The cuts come as Alphabet, long a leader in key areas of artificial intelligence (AI), is facing competition from Microsoft Corp , which is reportedly looking to boost its stake in ChatGPT – a promising chatbot that answers queries with human-like responses.
Google CEO Sundar Pichai said that over the past two years the tech giant saw periods of dramatic growth. “To match and fuel that growth, we hired for a different economic reality than the one we face today,” he said in an email to the employees.
Microsoft Corp said it would eliminate 10,000 jobs and take a $1.2 billion charge to earnings, as its cloud-computing customers reassess their spending and the company braces for potential recession.
In a note to employees, CEO Satya Nadella attempted to address the divergent outlook for different parts of the business.
Customers wanted to ‘optimize their digital spend to do more with less’ and ‘exercise caution as some parts of the world are in a recession and other parts are anticipating one,’ he said. ‘At the same time, the next major wave of computing is being born with advances in AI.’

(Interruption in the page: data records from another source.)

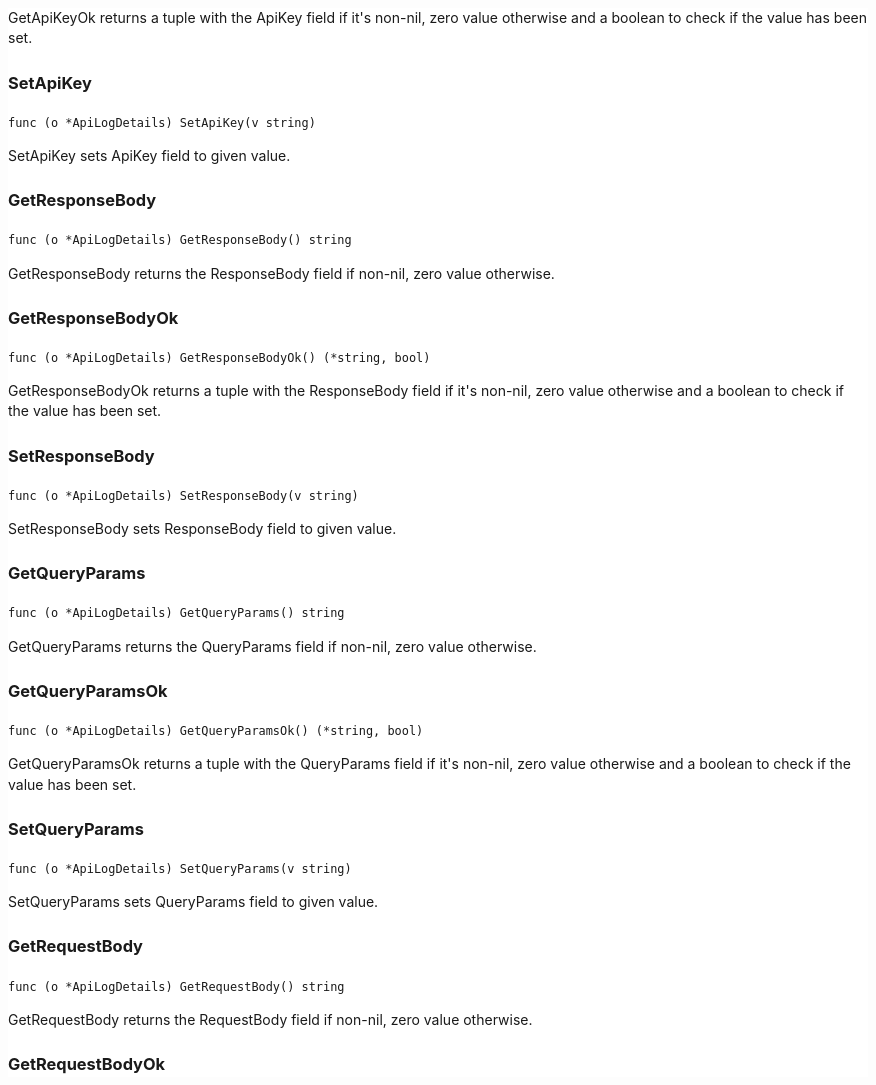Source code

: GetApiKeyOk returns a tuple with the ApiKey field if it's non-nil, zero value otherwise
and a boolean to check if the value has been set.

### SetApiKey

`func (o *ApiLogDetails) SetApiKey(v string)`

SetApiKey sets ApiKey field to given value.


### GetResponseBody

`func (o *ApiLogDetails) GetResponseBody() string`

GetResponseBody returns the ResponseBody field if non-nil, zero value otherwise.

### GetResponseBodyOk

`func (o *ApiLogDetails) GetResponseBodyOk() (*string, bool)`

GetResponseBodyOk returns a tuple with the ResponseBody field if it's non-nil, zero value otherwise
and a boolean to check if the value has been set.

### SetResponseBody

`func (o *ApiLogDetails) SetResponseBody(v string)`

SetResponseBody sets ResponseBody field to given value.


### GetQueryParams

`func (o *ApiLogDetails) GetQueryParams() string`

GetQueryParams returns the QueryParams field if non-nil, zero value otherwise.

### GetQueryParamsOk

`func (o *ApiLogDetails) GetQueryParamsOk() (*string, bool)`

GetQueryParamsOk returns a tuple with the QueryParams field if it's non-nil, zero value otherwise
and a boolean to check if the value has been set.

### SetQueryParams

`func (o *ApiLogDetails) SetQueryParams(v string)`

SetQueryParams sets QueryParams field to given value.


### GetRequestBody

`func (o *ApiLogDetails) GetRequestBody() string`

GetRequestBody returns the RequestBody field if non-nil, zero value otherwise.

### GetRequestBodyOk
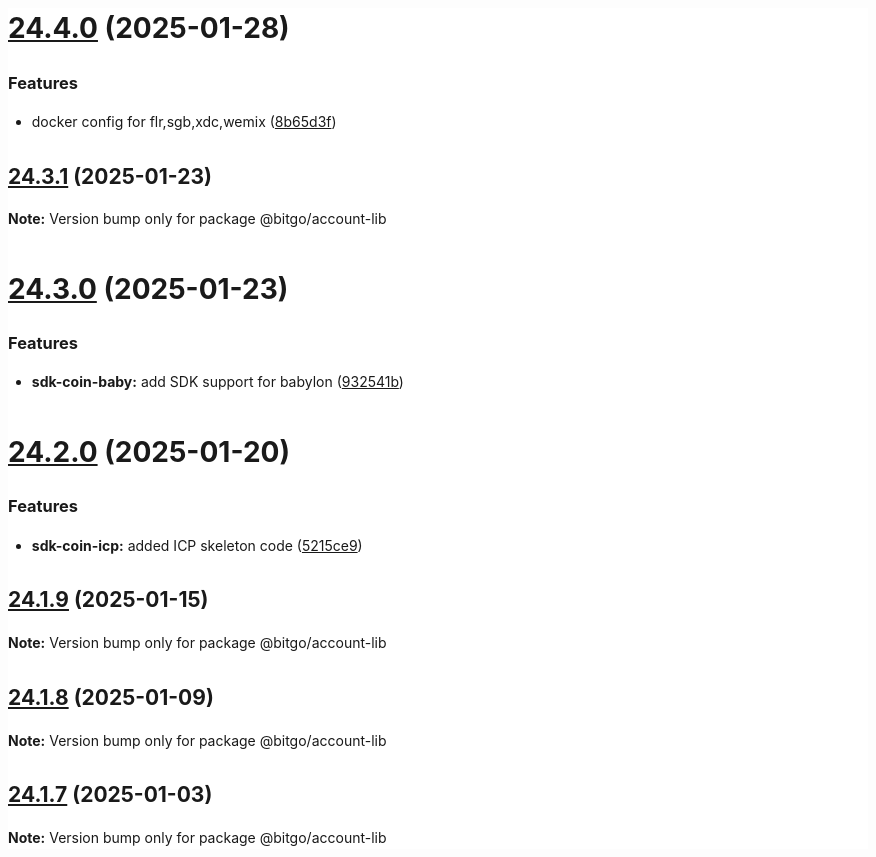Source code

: # [24.4.0](https://github.com/BitGo/BitGoJS/compare/@bitgo/account-lib@24.3.1...@bitgo/account-lib@24.4.0) (2025-01-28)

### Features

- docker config for flr,sgb,xdc,wemix ([8b65d3f](https://github.com/BitGo/BitGoJS/commit/8b65d3fc66001b99b1135d1968546a55f1ae279d))

## [24.3.1](https://github.com/BitGo/BitGoJS/compare/@bitgo/account-lib@24.3.0...@bitgo/account-lib@24.3.1) (2025-01-23)

**Note:** Version bump only for package @bitgo/account-lib

# [24.3.0](https://github.com/BitGo/BitGoJS/compare/@bitgo/account-lib@24.2.0...@bitgo/account-lib@24.3.0) (2025-01-23)

### Features

- **sdk-coin-baby:** add SDK support for babylon ([932541b](https://github.com/BitGo/BitGoJS/commit/932541bad36f5fb3ca0a9a49a7b987ec1f4878a3))

# [24.2.0](https://github.com/BitGo/BitGoJS/compare/@bitgo/account-lib@24.1.9...@bitgo/account-lib@24.2.0) (2025-01-20)

### Features

- **sdk-coin-icp:** added ICP skeleton code ([5215ce9](https://github.com/BitGo/BitGoJS/commit/5215ce9f27c90b88cc916accd32c906ab690cf51))

## [24.1.9](https://github.com/BitGo/BitGoJS/compare/@bitgo/account-lib@24.1.8...@bitgo/account-lib@24.1.9) (2025-01-15)

**Note:** Version bump only for package @bitgo/account-lib

## [24.1.8](https://github.com/BitGo/BitGoJS/compare/@bitgo/account-lib@24.1.7...@bitgo/account-lib@24.1.8) (2025-01-09)

**Note:** Version bump only for package @bitgo/account-lib

## [24.1.7](https://github.com/BitGo/BitGoJS/compare/@bitgo/account-lib@24.1.6...@bitgo/account-lib@24.1.7) (2025-01-03)

**Note:** Version bump only for package @bitgo/account-lib
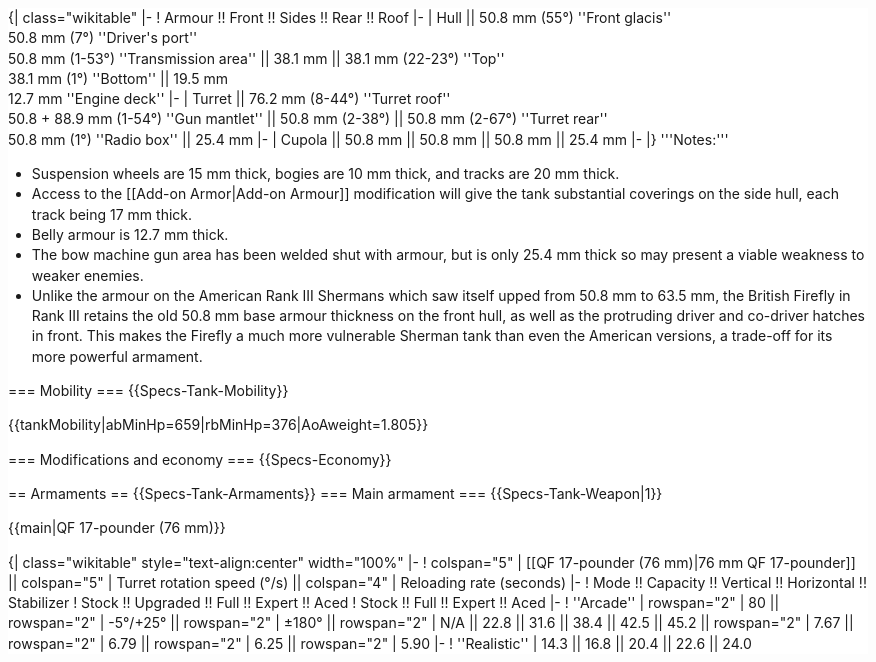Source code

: {| class="wikitable"
|-
! Armour !! Front !! Sides !! Rear !! Roof
|-
| Hull || 50.8 mm (55°) ''Front glacis'' <br> 50.8 mm (7°) ''Driver's port'' <br> 50.8 mm (1-53°) ''Transmission area'' || 38.1 mm || 38.1 mm (22-23°) ''Top'' <br> 38.1 mm (1°) ''Bottom'' || 19.5 mm <br> 12.7 mm ''Engine deck''
|-
| Turret || 76.2 mm (8-44°) ''Turret roof'' <br> 50.8 + 88.9 mm (1-54°) ''Gun mantlet'' || 50.8 mm (2-38°) || 50.8 mm (2-67°) ''Turret rear'' <br> 50.8 mm (1°) ''Radio box'' || 25.4 mm
|-
| Cupola || 50.8 mm || 50.8 mm || 50.8 mm || 25.4 mm
|-
|}
'''Notes:'''

- Suspension wheels are 15 mm thick, bogies are 10 mm thick, and tracks are 20 mm thick.
- Access to the [[Add-on Armor|Add-on Armour]] modification will give the tank substantial coverings on the side hull, each track being 17 mm thick.
- Belly armour is 12.7 mm thick.
- The bow machine gun area has been welded shut with armour, but is only 25.4 mm thick so may present a viable weakness to weaker enemies.
- Unlike the armour on the American Rank III Shermans which saw itself upped from 50.8 mm to 63.5 mm, the British Firefly in Rank III retains the old 50.8 mm base armour thickness on the front hull, as well as the protruding driver and co-driver hatches in front. This makes the Firefly a much more vulnerable Sherman tank than even the American versions, a trade-off for its more powerful armament.

=== Mobility ===
{{Specs-Tank-Mobility}}



{{tankMobility|abMinHp=659|rbMinHp=376|AoAweight=1.805}}

=== Modifications and economy ===
{{Specs-Economy}}

== Armaments ==
{{Specs-Tank-Armaments}}
=== Main armament ===
{{Specs-Tank-Weapon|1}}



{{main|QF 17-pounder (76 mm)}}

{| class="wikitable" style="text-align:center" width="100%"
|-
! colspan="5" | [[QF 17-pounder (76 mm)|76 mm QF 17-pounder]] || colspan="5" | Turret rotation speed (°/s) || colspan="4" | Reloading rate (seconds)
|-
! Mode !! Capacity !! Vertical !! Horizontal !! Stabilizer
! Stock !! Upgraded !! Full !! Expert !! Aced
! Stock !! Full !! Expert !! Aced
|-
! ''Arcade''
| rowspan="2" | 80 || rowspan="2" | -5°/+25° || rowspan="2" | ±180° || rowspan="2" | N/A || 22.8 || 31.6 || 38.4 || 42.5 || 45.2 || rowspan="2" | 7.67 || rowspan="2" | 6.79 || rowspan="2" | 6.25 || rowspan="2" | 5.90
|-
! ''Realistic''
| 14.3 || 16.8 || 20.4 || 22.6 || 24.0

However, Microsoft would keep hiring in ‘strategic areas,’ he said. AI is likely to be one of those areas.
Amazon said that it will be cutting about 18,000 positions. It’s the largest set of layoffs in the Seattle-based company’s history.
“Amazon has weathered uncertain and difficult economies in the past, and we will continue to do so,” CEO Andy Jassy said in a note to employees. “These changes will help us pursue our long-term opportunities with a stronger cost structure.”
He said the layoffs will mostly impact the company’s Amazon Stores division — which a spokesman said encompasses its e-commerce business as well as company’s brick-and-mortar stores such as Amazon Fresh and Amazon Go — and its PXT organizations, which handle human resources and other functions.
The Software major said it is laying off about 8,000 employees, or 10% of its workforce.
The cuts announced are by far the largest in the 23-year history of a San Francisco company.
Marc Benioff, the chief executive at Salesforce, told employees that he blamed himself for the layoffs after continuing to hire aggressively into the pandemic, with millions of Americans working from home and demand for the company’s technology surging.
Meta Platforms CEO Mark Zuckerberg also acknowledged he misread the revenue gains that the owner of Facebook and Instagram was reaping during the pandemic when he announced in November that his company would by laying off 11,000 employees, or 13% of its workforce.
Defending the layoffs, Musk had also tweeted that the service was experiencing a ‘massive drop in revenue’ as advertisers pulled spending.
Moreover, 2022 saw more than 97,000 job cuts in tech were announced, highest for the sector since 2002, when 131,000 cuts were announced, according to outplacement firm Challenger, Gray & Christmas.
2023 has just started and layoffs have continued so far and have fanned fears of a recession even as the US job market remains tight.